Sufoco nos ônibus deve ser menor hoje, mas totalidade da frota não está garantida

A expectativa é que o Estado do Rio comece a retomar sua rotina hoje. Após oito dias de muita confusão e desabastecimento de produtos, reflexos da greve nacional dos caminhoneiros, alguns setores da sociedade impactados, especialmente pela falta de combustível, devem voltar gradualmente à normalidade.

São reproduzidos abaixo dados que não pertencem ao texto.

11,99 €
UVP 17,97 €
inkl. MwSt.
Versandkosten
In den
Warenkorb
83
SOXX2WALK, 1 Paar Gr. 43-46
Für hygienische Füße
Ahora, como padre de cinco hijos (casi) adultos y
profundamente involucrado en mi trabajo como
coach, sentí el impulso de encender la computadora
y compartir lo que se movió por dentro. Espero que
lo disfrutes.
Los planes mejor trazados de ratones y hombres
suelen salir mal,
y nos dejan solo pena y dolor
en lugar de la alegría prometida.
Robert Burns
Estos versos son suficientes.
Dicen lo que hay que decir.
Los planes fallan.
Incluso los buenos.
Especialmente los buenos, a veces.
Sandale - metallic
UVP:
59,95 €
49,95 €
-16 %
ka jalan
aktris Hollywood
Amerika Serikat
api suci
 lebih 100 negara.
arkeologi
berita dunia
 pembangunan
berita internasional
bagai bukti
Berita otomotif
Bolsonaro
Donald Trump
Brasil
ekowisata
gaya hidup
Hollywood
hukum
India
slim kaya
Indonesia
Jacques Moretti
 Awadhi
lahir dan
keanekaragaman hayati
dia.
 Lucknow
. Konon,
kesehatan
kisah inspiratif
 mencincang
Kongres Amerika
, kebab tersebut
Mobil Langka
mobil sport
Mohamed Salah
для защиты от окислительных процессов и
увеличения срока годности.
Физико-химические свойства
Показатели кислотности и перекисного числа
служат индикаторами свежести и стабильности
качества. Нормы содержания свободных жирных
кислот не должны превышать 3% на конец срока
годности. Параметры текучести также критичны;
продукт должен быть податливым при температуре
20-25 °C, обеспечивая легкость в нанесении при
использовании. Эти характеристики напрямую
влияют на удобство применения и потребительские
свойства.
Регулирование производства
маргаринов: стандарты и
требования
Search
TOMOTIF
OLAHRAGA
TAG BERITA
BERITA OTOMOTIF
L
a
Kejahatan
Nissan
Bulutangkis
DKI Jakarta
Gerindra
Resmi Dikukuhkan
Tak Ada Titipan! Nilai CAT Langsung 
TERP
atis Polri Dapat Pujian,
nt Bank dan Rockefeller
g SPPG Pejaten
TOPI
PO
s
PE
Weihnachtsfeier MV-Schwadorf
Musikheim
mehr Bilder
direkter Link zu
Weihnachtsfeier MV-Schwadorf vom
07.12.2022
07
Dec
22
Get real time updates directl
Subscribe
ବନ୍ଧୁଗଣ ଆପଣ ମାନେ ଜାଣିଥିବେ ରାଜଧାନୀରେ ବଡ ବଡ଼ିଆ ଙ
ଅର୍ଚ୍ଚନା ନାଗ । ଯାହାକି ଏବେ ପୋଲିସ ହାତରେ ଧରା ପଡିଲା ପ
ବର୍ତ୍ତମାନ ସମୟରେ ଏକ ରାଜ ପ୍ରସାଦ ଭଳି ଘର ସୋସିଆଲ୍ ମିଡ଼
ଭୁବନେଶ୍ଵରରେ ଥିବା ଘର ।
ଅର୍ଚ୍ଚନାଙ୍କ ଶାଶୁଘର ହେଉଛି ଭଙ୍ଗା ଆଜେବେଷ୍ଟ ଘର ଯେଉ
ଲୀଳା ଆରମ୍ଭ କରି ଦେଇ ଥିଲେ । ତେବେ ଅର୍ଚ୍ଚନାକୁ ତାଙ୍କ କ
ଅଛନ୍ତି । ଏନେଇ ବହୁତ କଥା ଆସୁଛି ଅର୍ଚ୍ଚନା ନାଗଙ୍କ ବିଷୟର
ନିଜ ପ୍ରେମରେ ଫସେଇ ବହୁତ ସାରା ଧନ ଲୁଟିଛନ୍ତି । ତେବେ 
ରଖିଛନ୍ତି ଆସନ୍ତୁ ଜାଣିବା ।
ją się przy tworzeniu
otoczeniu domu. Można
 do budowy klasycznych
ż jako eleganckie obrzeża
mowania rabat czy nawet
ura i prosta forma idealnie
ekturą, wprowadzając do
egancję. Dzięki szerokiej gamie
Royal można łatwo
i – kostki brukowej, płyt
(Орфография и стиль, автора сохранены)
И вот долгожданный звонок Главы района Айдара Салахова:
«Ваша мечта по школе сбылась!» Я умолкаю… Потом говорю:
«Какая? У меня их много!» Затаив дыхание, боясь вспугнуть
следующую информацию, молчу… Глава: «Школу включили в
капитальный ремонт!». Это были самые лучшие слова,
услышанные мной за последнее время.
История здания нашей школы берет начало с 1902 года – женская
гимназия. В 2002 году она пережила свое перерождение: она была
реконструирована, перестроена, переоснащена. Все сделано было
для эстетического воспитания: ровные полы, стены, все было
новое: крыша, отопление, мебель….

Apesar de o secretário Municipal da Casa Civil do Rio, Paulo Messina, ter afirmado que garantiu "diesel suficiente para o retorno de 100% da frota dos ônibus municipais", o presidente do Rio Ônibus, Cláudio Callak, informou que a previsão para a manhã de hoje é que as linhas iniciem com 70% a 80% da frota e vá aumentando ao longo do dia. "A gente não acredita que não tenha demanda para atender 100% da população, mas garantimos para amanhã", disse Callak.

O BRT vai adotar a mesma postura: começa o expediente com cerca de 40% da frota e, dependendo dos acontecimentos, deve aumentar a quantidade de ônibus. O serviço de barca que liga o Rio a Niterói é que se encontra em situação de mais penúria. A concessionária CCR Barcas reduziu viagens nos dias úteis e já avisou que não vai operar a linha no feriado de quinta-feira e no fim de semana.

Com relação aos alimentos, a Ceasa não deu garantia de funcionamento pleno hoje, mesmo com a previsão de que 20 caminhões desceriam da Região Serrana para abastecer a central. Por sua vez, a Fecomércio acredita que pode repor logo os estoques. Tanto que pediu à Prefeitura do Rio que libere os horários de carga e descarga dentro da cidade nos próximos 10 dias. A Secretaria Municipal de Transportes garantiu que atenderia à reivindicação.